**TASK TO CARRY OUT:** In the listing below, rewrite the lines starting with the one containing "## Tech Stack Choices and Justifications" and going on through the one containing "modern development features.", putting "Webpack" wherever "Vite" appears and leaving everything else unchanged.

Dataset entries
'''

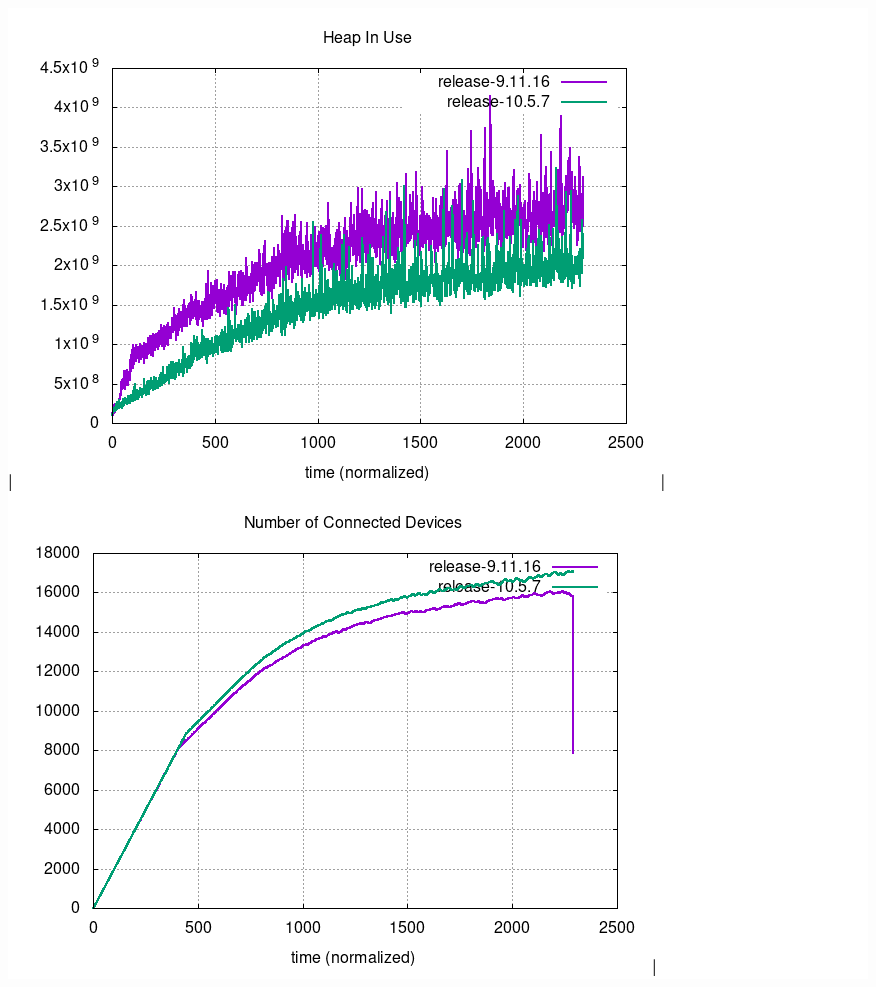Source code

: | ![postgresql_unbounded_0_heap-in-use](run2/graphs/postgresql_unbounded_0_heap-in-use.png)         | ![postgresql_unbounded_0_number-of-connected-devices](run2/graphs/postgresql_unbounded_0_number-of-connected-devices.png) |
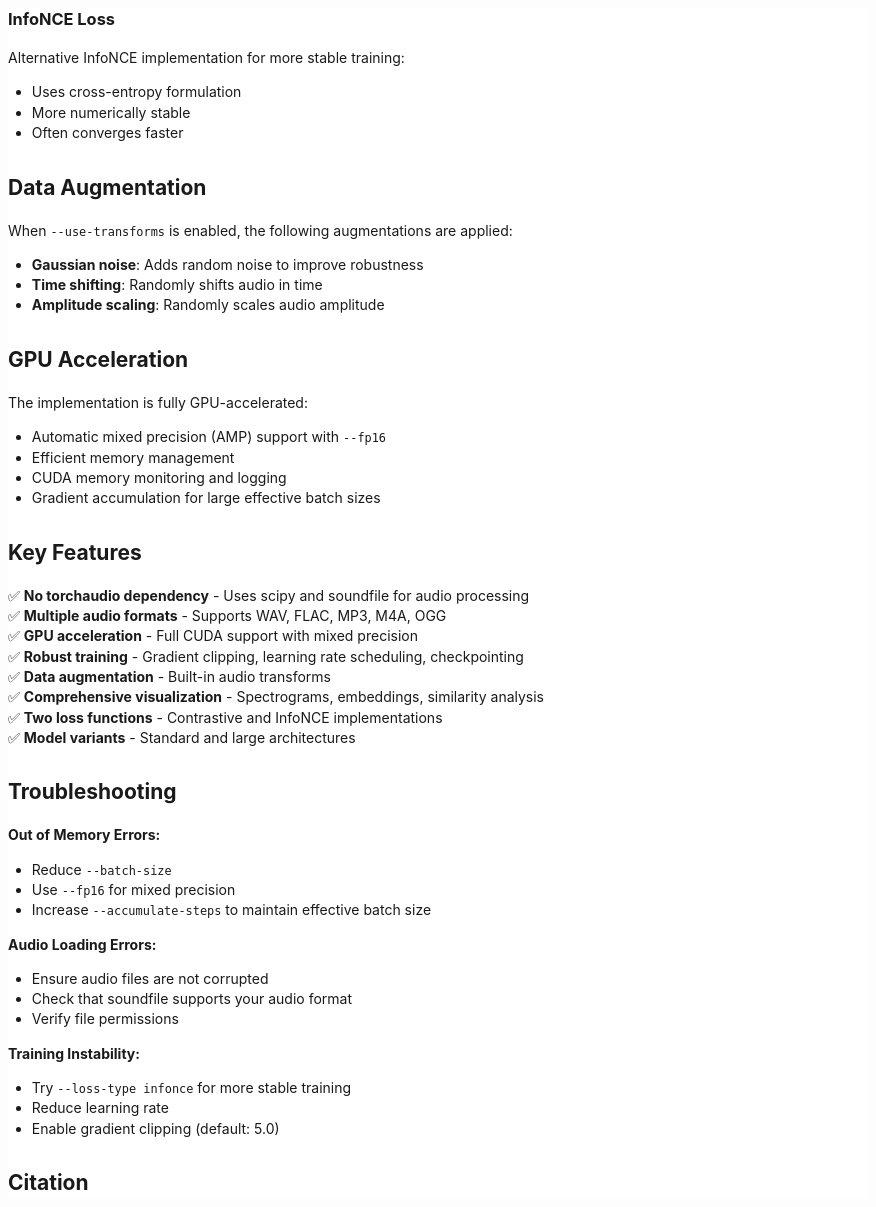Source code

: ### InfoNCE Loss
Alternative InfoNCE implementation for more stable training:
- Uses cross-entropy formulation
- More numerically stable
- Often converges faster

## Data Augmentation

When `--use-transforms` is enabled, the following augmentations are applied:
- **Gaussian noise**: Adds random noise to improve robustness
- **Time shifting**: Randomly shifts audio in time
- **Amplitude scaling**: Randomly scales audio amplitude

## GPU Acceleration

The implementation is fully GPU-accelerated:
- Automatic mixed precision (AMP) support with `--fp16`
- Efficient memory management
- CUDA memory monitoring and logging
- Gradient accumulation for large effective batch sizes

## Key Features

✅ **No torchaudio dependency** - Uses scipy and soundfile for audio processing  
✅ **Multiple audio formats** - Supports WAV, FLAC, MP3, M4A, OGG  
✅ **GPU acceleration** - Full CUDA support with mixed precision  
✅ **Robust training** - Gradient clipping, learning rate scheduling, checkpointing  
✅ **Data augmentation** - Built-in audio transforms  
✅ **Comprehensive visualization** - Spectrograms, embeddings, similarity analysis  
✅ **Two loss functions** - Contrastive and InfoNCE implementations  
✅ **Model variants** - Standard and large architectures  

## Troubleshooting

**Out of Memory Errors:**
- Reduce `--batch-size`
- Use `--fp16` for mixed precision
- Increase `--accumulate-steps` to maintain effective batch size

**Audio Loading Errors:**
- Ensure audio files are not corrupted
- Check that soundfile supports your audio format
- Verify file permissions

**Training Instability:**
- Try `--loss-type infonce` for more stable training
- Reduce learning rate
- Enable gradient clipping (default: 5.0)

## Citation

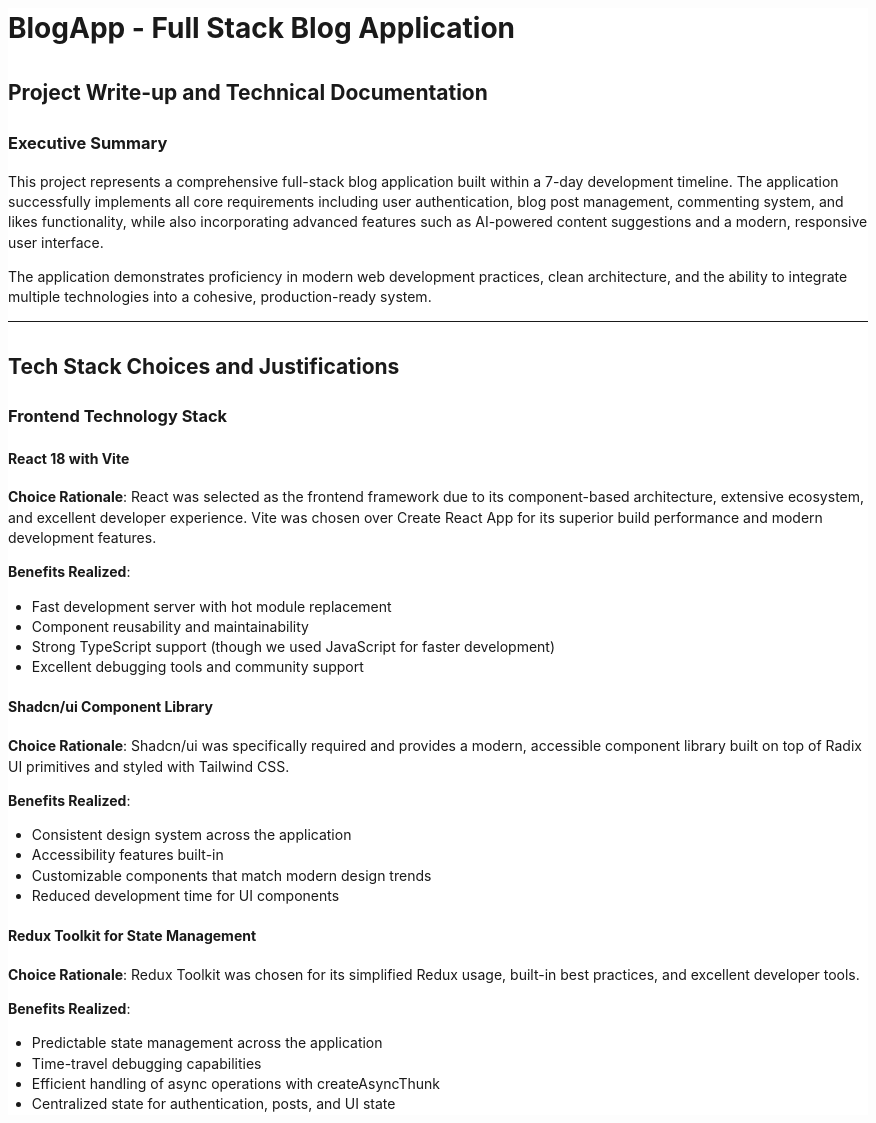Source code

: # BlogApp - Full Stack Blog Application
## Project Write-up and Technical Documentation

### Executive Summary

This project represents a comprehensive full-stack blog application built within a 7-day development timeline. The application successfully implements all core requirements including user authentication, blog post management, commenting system, and likes functionality, while also incorporating advanced features such as AI-powered content suggestions and a modern, responsive user interface.

The application demonstrates proficiency in modern web development practices, clean architecture, and the ability to integrate multiple technologies into a cohesive, production-ready system.

---

## Tech Stack Choices and Justifications

### Frontend Technology Stack

#### React 18 with Vite
**Choice Rationale**: React was selected as the frontend framework due to its component-based architecture, extensive ecosystem, and excellent developer experience. Vite was chosen over Create React App for its superior build performance and modern development features.

**Benefits Realized**:
- Fast development server with hot module replacement
- Component reusability and maintainability
- Strong TypeScript support (though we used JavaScript for faster development)
- Excellent debugging tools and community support

#### Shadcn/ui Component Library
**Choice Rationale**: Shadcn/ui was specifically required and provides a modern, accessible component library built on top of Radix UI primitives and styled with Tailwind CSS.

**Benefits Realized**:
- Consistent design system across the application
- Accessibility features built-in
- Customizable components that match modern design trends
- Reduced development time for UI components

#### Redux Toolkit for State Management
**Choice Rationale**: Redux Toolkit was chosen for its simplified Redux usage, built-in best practices, and excellent developer tools.

**Benefits Realized**:
- Predictable state management across the application
- Time-travel debugging capabilities
- Efficient handling of async operations with createAsyncThunk
- Centralized state for authentication, posts, and UI state
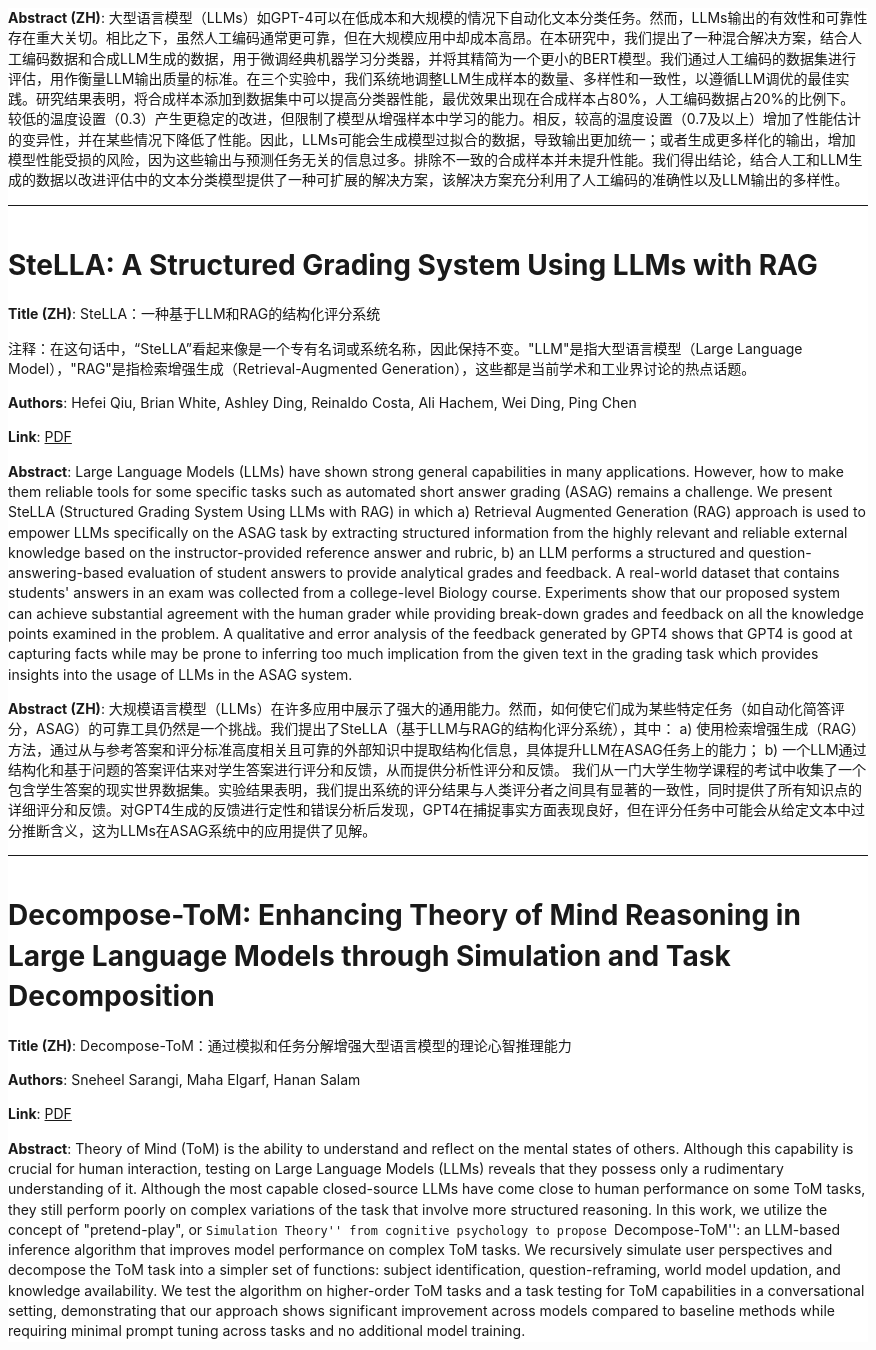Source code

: **Abstract (ZH)**: 大型语言模型（LLMs）如GPT-4可以在低成本和大规模的情况下自动化文本分类任务。然而，LLMs输出的有效性和可靠性存在重大关切。相比之下，虽然人工编码通常更可靠，但在大规模应用中却成本高昂。在本研究中，我们提出了一种混合解决方案，结合人工编码数据和合成LLM生成的数据，用于微调经典机器学习分类器，并将其精简为一个更小的BERT模型。我们通过人工编码的数据集进行评估，用作衡量LLM输出质量的标准。在三个实验中，我们系统地调整LLM生成样本的数量、多样性和一致性，以遵循LLM调优的最佳实践。研究结果表明，将合成样本添加到数据集中可以提高分类器性能，最优效果出现在合成样本占80%，人工编码数据占20%的比例下。较低的温度设置（0.3）产生更稳定的改进，但限制了模型从增强样本中学习的能力。相反，较高的温度设置（0.7及以上）增加了性能估计的变异性，并在某些情况下降低了性能。因此，LLMs可能会生成模型过拟合的数据，导致输出更加统一；或者生成更多样化的输出，增加模型性能受损的风险，因为这些输出与预测任务无关的信息过多。排除不一致的合成样本并未提升性能。我们得出结论，结合人工和LLM生成的数据以改进评估中的文本分类模型提供了一种可扩展的解决方案，该解决方案充分利用了人工编码的准确性以及LLM输出的多样性。 

---
# SteLLA: A Structured Grading System Using LLMs with RAG 

**Title (ZH)**: SteLLA：一种基于LLM和RAG的结构化评分系统

注释：在这句话中，“SteLLA”看起来像是一个专有名词或系统名称，因此保持不变。"LLM"是指大型语言模型（Large Language Model），"RAG"是指检索增强生成（Retrieval-Augmented Generation），这些都是当前学术和工业界讨论的热点话题。 

**Authors**: Hefei Qiu, Brian White, Ashley Ding, Reinaldo Costa, Ali Hachem, Wei Ding, Ping Chen  

**Link**: [PDF](https://arxiv.org/pdf/2501.09092)  

**Abstract**: Large Language Models (LLMs) have shown strong general capabilities in many applications. However, how to make them reliable tools for some specific tasks such as automated short answer grading (ASAG) remains a challenge. We present SteLLA (Structured Grading System Using LLMs with RAG) in which a) Retrieval Augmented Generation (RAG) approach is used to empower LLMs specifically on the ASAG task by extracting structured information from the highly relevant and reliable external knowledge based on the instructor-provided reference answer and rubric, b) an LLM performs a structured and question-answering-based evaluation of student answers to provide analytical grades and feedback. A real-world dataset that contains students' answers in an exam was collected from a college-level Biology course. Experiments show that our proposed system can achieve substantial agreement with the human grader while providing break-down grades and feedback on all the knowledge points examined in the problem. A qualitative and error analysis of the feedback generated by GPT4 shows that GPT4 is good at capturing facts while may be prone to inferring too much implication from the given text in the grading task which provides insights into the usage of LLMs in the ASAG system. 

**Abstract (ZH)**: 大规模语言模型（LLMs）在许多应用中展示了强大的通用能力。然而，如何使它们成为某些特定任务（如自动化简答评分，ASAG）的可靠工具仍然是一个挑战。我们提出了SteLLA（基于LLM与RAG的结构化评分系统），其中：
a) 使用检索增强生成（RAG）方法，通过从与参考答案和评分标准高度相关且可靠的外部知识中提取结构化信息，具体提升LLM在ASAG任务上的能力；
b) 一个LLM通过结构化和基于问题的答案评估来对学生答案进行评分和反馈，从而提供分析性评分和反馈。
我们从一门大学生物学课程的考试中收集了一个包含学生答案的现实世界数据集。实验结果表明，我们提出系统的评分结果与人类评分者之间具有显著的一致性，同时提供了所有知识点的详细评分和反馈。对GPT4生成的反馈进行定性和错误分析后发现，GPT4在捕捉事实方面表现良好，但在评分任务中可能会从给定文本中过分推断含义，这为LLMs在ASAG系统中的应用提供了见解。 

---
# Decompose-ToM: Enhancing Theory of Mind Reasoning in Large Language Models through Simulation and Task Decomposition 

**Title (ZH)**: Decompose-ToM：通过模拟和任务分解增强大型语言模型的理论心智推理能力 

**Authors**: Sneheel Sarangi, Maha Elgarf, Hanan Salam  

**Link**: [PDF](https://arxiv.org/pdf/2501.09056)  

**Abstract**: Theory of Mind (ToM) is the ability to understand and reflect on the mental states of others. Although this capability is crucial for human interaction, testing on Large Language Models (LLMs) reveals that they possess only a rudimentary understanding of it. Although the most capable closed-source LLMs have come close to human performance on some ToM tasks, they still perform poorly on complex variations of the task that involve more structured reasoning. In this work, we utilize the concept of "pretend-play", or ``Simulation Theory'' from cognitive psychology to propose ``Decompose-ToM'': an LLM-based inference algorithm that improves model performance on complex ToM tasks. We recursively simulate user perspectives and decompose the ToM task into a simpler set of functions: subject identification, question-reframing, world model updation, and knowledge availability. We test the algorithm on higher-order ToM tasks and a task testing for ToM capabilities in a conversational setting, demonstrating that our approach shows significant improvement across models compared to baseline methods while requiring minimal prompt tuning across tasks and no additional model training.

'''

**TASK ANSWER:**
## Tech Stack Choices and Justifications

### Frontend Technology Stack

#### React 18 with Webpack
**Choice Rationale**: React was selected as the frontend framework due to its component-based architecture, extensive ecosystem, and excellent developer experience. Webpack was chosen over Create React App for its superior build performance and modern development features.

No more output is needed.